Greedy DAG Search to Estimate Markov Equivalence Class of DAG
Greedy DAG Search to Estimate Markov Equivalence Class of DAG
Estimate the observational or interventional essential graph representing the Markov equivalence class of a DAG by greedily optimizing a score function in the space of DAGs. In practice, greedy search should always be done in the space of equivalence classes instead of DAGs, giving the functions gies or ges the preference over gds.
UTF-8
labels: Node labels; by default, they are determined from the scoring object.
targets: A list of intervention targets (cf. details). A list of vectors, each vector listing the vertices of one intervention target.
fixedGaps: Logical symmetric matrix of dimension p*p. If entry [i, j] is TRUE, the result is guaranteed to have no edge between nodes i and j.
phase: Character vector listing the phases that should be used; possible values: forward, backward, and turning (cf. details).

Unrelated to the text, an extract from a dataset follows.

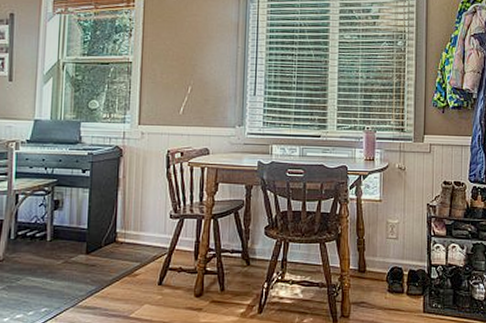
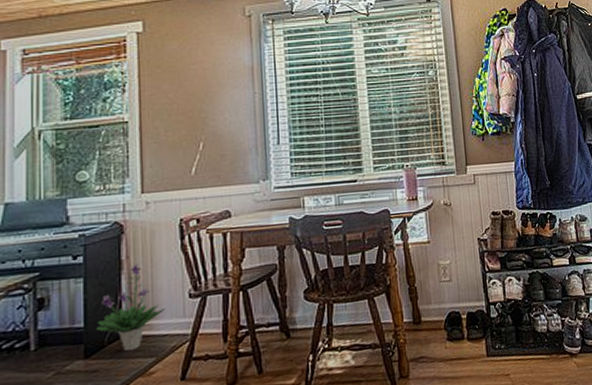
potted plant: none [97,183,151,254] -> present [97,264,166,352]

iterate: Logical indicating whether the phases listed in the argument phase should be iterated more than once (iterate = TRUE) or not.
turning: Setting turning = TRUE is equivalent to setting phases = c("forward", "backward") and iterate = FALSE; the use of the argument turning is deprecated.

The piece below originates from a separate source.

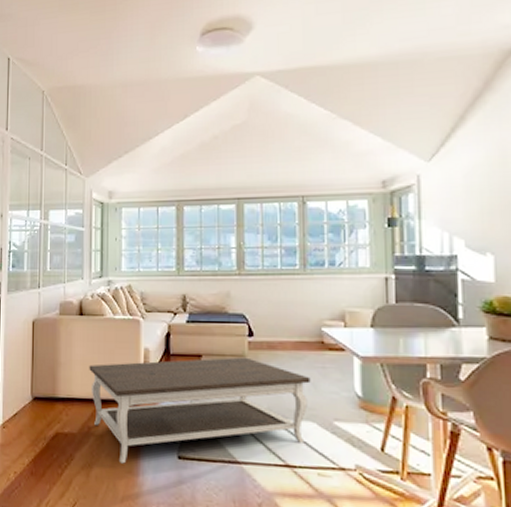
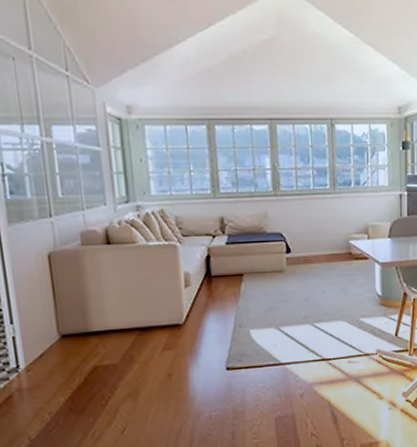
coffee table: present [89,357,311,464] -> none [124,272,341,384]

maxDegree: Parameter used to limit the vertex degree of the estimated graph. Valid arguments:
Vector of length 0 (default): vertex degree is not limited.

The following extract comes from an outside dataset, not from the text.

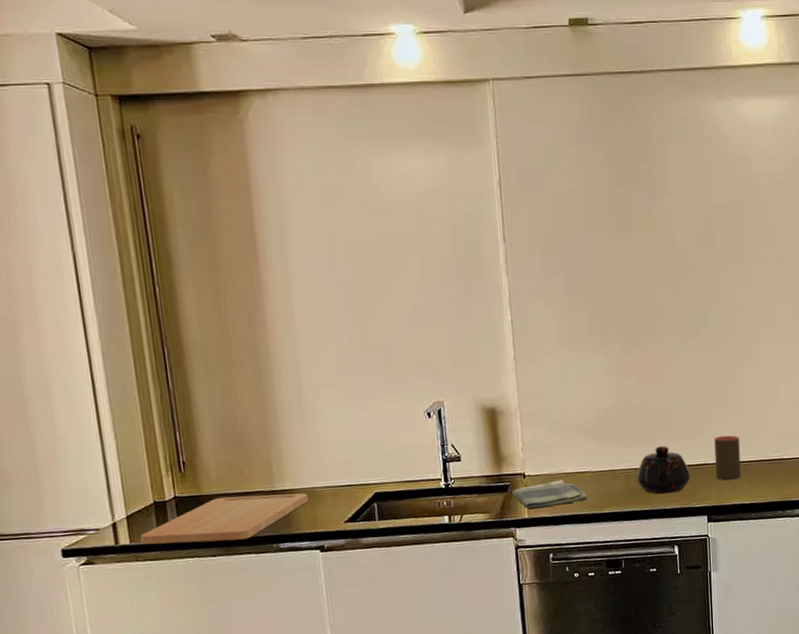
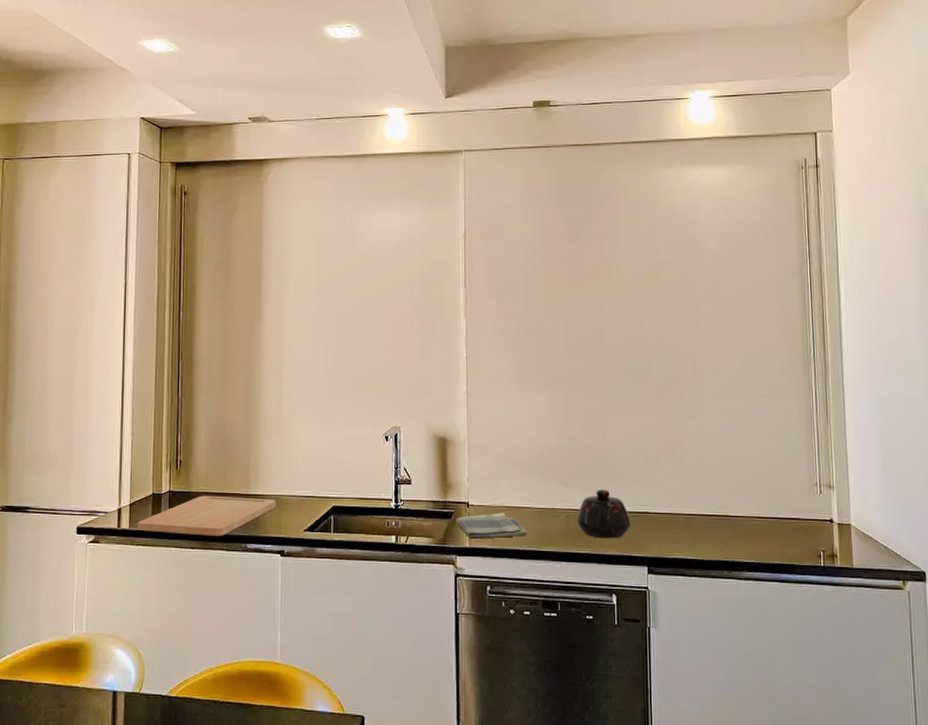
cup: present [714,435,741,481] -> none [656,485,684,532]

Real number r, 0\<r\<1: degree of vertex v is limited to r⋅nv, where nv denotes the number of data points where v was not intervened.
Single integer: uniform bound of vertex degree for all vertices of the graph.
Integer vector of length p: vector of individual bounds for the vertex degrees.
verbose: if TRUE, detailed output is provided.
...: additional arguments for debugging purposes and fine tuning.
Details
This function estimates the observational or interventional Markov equivalence class of a DAG based on a data sample with interventional data originating from various interventions and possibly observational data. The intervention targets used for data generation must be specified by the argument targets as a list of (integer) vectors listing the intervened vertices; observational data is specified by an empty set, i.e. a vector of the form integer(0). As an example, if data contains observational samples as well as samples originating from an intervention at vertices 1 and 4, the intervention targets must be specified as list(integer(0), as.integer(1), as.integer(c(1, 4))).
An interventional Markov equivalence class of DAGs can be uniquely represented by a partially directed graph called interventional essential graph. Its edges have the following interpretation:
a directed edge a→b stands for an arrow that has the same orientation in all representatives of the interventional Markov equivalence class;
an undirected edge a -- b stands for an arrow that is oriented in one way in some representatives of the equivalence class and in the other way in other representatives of the equivalence class.
Note that when plotting the object, undirected and bidirected edges are equivalent.
Greedy DAG search (GDS) maximizes a score function (typically the BIC, passed to the function via the argument score) of a DAG in three phases, starting from the empty DAG:
Forward phase: In the forward phase, GDS adds single arrows to the DAG as long as this augments the score.
Backward phase: In the backward phase, the algorithm removes arrows from the DAG as long as this augments the score.
Turning phase: In the turning phase, the algorithm reverts arrows of the DAG as long as this augments the score.
The phases that are actually run are specified with the argument
phase. GDS cycles through the specified phases until no augmentation
of the score is possible any more if iterate = TRUE. In the end,
gds returns the (interventional or observational) essential graph of
the last visited DAG.
It is well-known that a greedy search in the space of DAGs instead of
essential graphs is more prone to be stuck in local optima of the score
function and hence expected to yield worse estimation results than GIES
(function gies) or GES (function ges) (Chickering,
2002; Hauser and Bühlmann, 2012). The
function gdsis therefore not of practical use, but can be used to compare causal inference algorithms to an elementary and straight-forward approach.
Returns
gds returns a list with the following two components: - essgraph: An object of class EssGraph containing an estimate of the equivalence class of the underlying DAG.
repr: An object of a class derived from ParDAG
containing a (random) representative of the estimated equivalence class.
References
D.M. Chickering (2002). Optimal structure identification with greedy search. Journal of Machine Learning Research 3 , 507--554
A. Hauser and P. Bühlmann (2012). Characterization and greedy learning of interventional Markov equivalence classes of directed acyclic graphs. Journal of Machine Learning Research 13 , 2409--2464.